Modeling breast cancer survival and metastasis rates from moderate-sized clinical data.

Abstract

Predicting time-dependent survival probability of a breast cancer patient using information such as primary tumor size, grade, node spread status, and patient age at the time of surgery can be of immense help in managing life expectations and strategizing postoperative treatment. However, for moderate-sized clinical datasets the application of standard Kaplan-Meier theory to determine survival probability as a function of multiple cofactors can become challenging when continuous variables like tumor diameter and survival time are segmented into a large number of narrow intervals, a problem commonly termed the curse of dimensionality. We circumvent this problem by modeling the patient-to-patient distribution of primary tumor diameter with a realistic, right-skewed function, and then matching the diameter-marginalized survival with the mean Kaplan-Meier survival for the data.

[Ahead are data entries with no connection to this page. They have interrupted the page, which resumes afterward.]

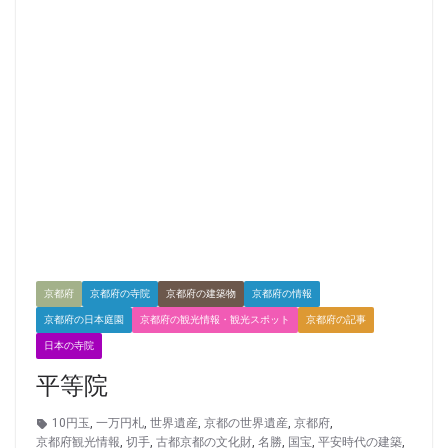
京都府
京都府の寺院
京都府の建築物
京都府の情報
京都府の日本庭園
京都府の観光情報・観光スポット
京都府の記事
日本の寺院
平等院
10円玉
,
一万円札
,
世界遺産
,
京都の世界遺産
,
京都府
,
京都府観光情報
,
切手
,
古都京都の文化財
,
名勝
,
国宝
,
平安時代の建築
,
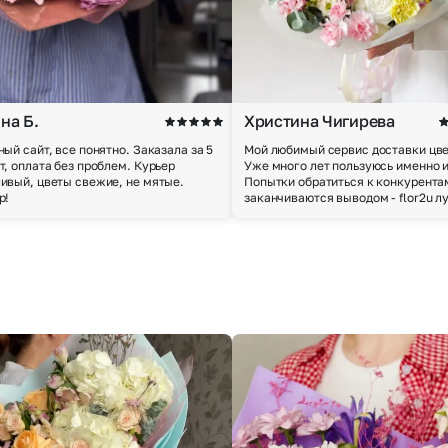
на Б.
Христина Чигирева
ный сайт, все понятно. Заказала за 5
Мой любимый сервис доставки цве
т, оплата без проблем. Курьер
Уже много лет пользуюсь именно 
ивый, цветы свежие, не мятые.
Попытки обратиться к конкурента
р!
заканчиваются выводом - flor2u л
Выберите город доставки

We apply this procedure on a recent clinical data from 1875 breast cancer patients and develop parameters that can be readily used to estimate post-surgery survival for an arbitrary time length. Finally, we show that the observed fraction of node-positive patients can be quantitatively explained within a simple tumor growth and metastasis framework. Employing two different tumor growth models from the literature (i.e., Gompertz and logistic growth models), we utilize the observed fraction-node-positive data to determine metastasis rates from the surface of a primary tumor and its patient-to-patient distribution.